*Travail à faire*. Dans le texte sur l'appel de l'abbé Pierre, à quel moment cet appel a-t-il été lancé ?

*Texte extrait*.
Si nous sommes des Hommes…

Quand j’étais enfant, tous les mercredis matins, ma mère m’accompagnait au catéchisme. J’y étais bonne élève, et y composait de somptueux textes dégoulinant de ferveur qui faisaient l’admiration des adultes et me remplissaient de culpabilité tant je n’en pensais pas le quart. Un jour, on m’y raconta l’histoire de l’appel de l’ Abbé pierre, pendant l’hiver 1954. Voici ce qu’il disait:

 « Mes amis, au secours… Une femme vient de mourir gelée, cette nuit à trois heures, sur le trottoir du boulevard Sébastopol, serrant sur elle le papier par lequel, avant-hier, on l’avait expulsée… Chaque nuit, ils sont plus de 2 000 recroquevillés sous le gel, sans toit, sans pain, plus d’un presque nu. Devant l’horreur, les cités d’urgence, ce n’est même plus assez urgent !
Écoutez-moi : en trois heures, deux premiers centres de dépannage viennent de se créer : l’un sous la tente au pied du Panthéon, rue de la Montagne-Sainte-Geneviève ; l’autre à Courbevoie. Ils regorgent déjà, il faut en ouvrir partout. Il faut que ce soir même, dans toutes les villes de France, dans chaque quartier de Paris, des pancartes s’accrochent sous une lumière dans la nuit, à la porte de lieux où il y ait couvertures, paille, soupe, et où l’on lise sous ce titre Centre fraternel de dépannage, ces simples mots : « Toi qui souffres, qui que tu sois, entre, dors, mange, reprends espoir, ici on t’aime ».

Ce jour là et jusque tard dans la nuit, de grosses larmes ont roulé sur mes joues. Et puis je me suis rassurée comme j’ai pu: 1954, c’était de la quasi-préhistoire! Sous le chaud soleil de Tunisie, une femme rieuse au ventre rond abritait tout juste celle qui deviendrait ma mère. Le monde a changé, les hommes ont changé, à n’en point douter.

Voici que ce matin, nous avons reçu ce mot de l’école de nos enfants:

Sans abri

Je ne me remets pas de cette nouvelle et je ne sais par quels mots vous dire mon indignation, ma peine et ma honte.

Indignation de penser qu’on sait envoyer des robots sur Mars, communiquer d’un bout à l’autre de la planète en un instant, éradiquer des maladies multi-millénaires, et qu’on est toujours pas foutu de s’assurer que tout le monde dorme au chaud et mange à sa faim.

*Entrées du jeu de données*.
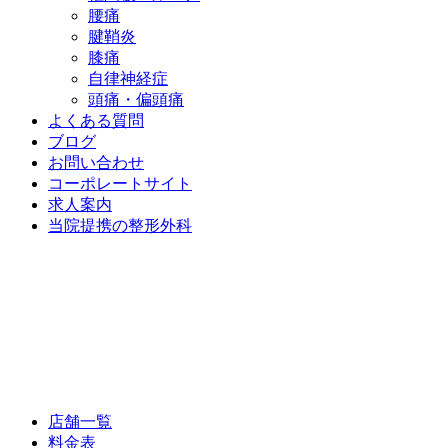
腰痛
腱鞘炎
膝痛
自律神経症
頭痛・偏頭痛
よくある質問
ブログ
お問い合わせ
コーポレートサイト
求人案内
当院提携の整形外科
店舗一覧
料金表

*Solution*. Pendant l'hiver 1954.